The first, announced by
Prime Minister Haider al-Abadi on August 9, included abolishing three
vice-presidential positions as well as two posts of deputy prime minister.
Subsequent reforms have
included reducing the size of his government by a third, reducing the security
details of government officials and members of parliament, as well as reducing
their salaries.
But far more radical
changes and legislation are needed to destabilise the foundations of
sectarian-ethnic power-sharing system that was implemented by the US occupation
authorities after the war in 2003 and put an end to it. It is a big challenge.
If the reforms begin to
seriously undermine the power-sharing system, it is expected that the ruling
groups (Shi’ite, Sunni and Kurdish) will begin to bury their divisions and
unite to preserve their positions in power and privileges.
There are already signs
of this process beginning.
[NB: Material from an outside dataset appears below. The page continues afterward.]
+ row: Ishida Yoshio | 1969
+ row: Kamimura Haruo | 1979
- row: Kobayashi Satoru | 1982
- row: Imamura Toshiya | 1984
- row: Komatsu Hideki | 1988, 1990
After recovering from the initial “shock” as a
result of the mass protests, they are now waging a counter-attack.
They possess enormous
power and wealth, including their influence over the economy.
Civil activists have
therefore criticised the slow pace of reforms and the lack of effective
mechanisms and a clearly defined timetable for their implementation.
Abadi’s reforms have not
yet touched the essence of the deep political crisis engulfing the country.
There is increasing
evidence of attempts to sabotage the peaceful protest movement, including
physical attacks and direct threats against activists and independent media
workers.
In the city of Hilla, in
Babylon province, special security forces attacked peaceful protesters who
marched to the offices of the provincial government.
Despite intimidation and
threats by the media linked to ruling groups, thousands of people came out to
Tahrir Square in central Baghdad on Friday September 11.
In addition to repeating
the main demands for political reform, they called for “a civil state and
social justice.”
Once again, the civil and
national character of the demonstrations in Baghdad and 10 other major cities
was predominant.
After seven weeks of mass
demonstrations, and more than a month since the announcement of Abadi’s reform
packages, what has been achieved on the ground is very small and modest.
The very limited reforms
which have so far been announced need to be complemented with deeper reforms.
Popular pressure and
oversight are therefore essential to ensure the proper implementation of the
reform process in the interests of the Iraqi people.
- Salam Ali is a member of the
central committee of the Iraqi Communist Party.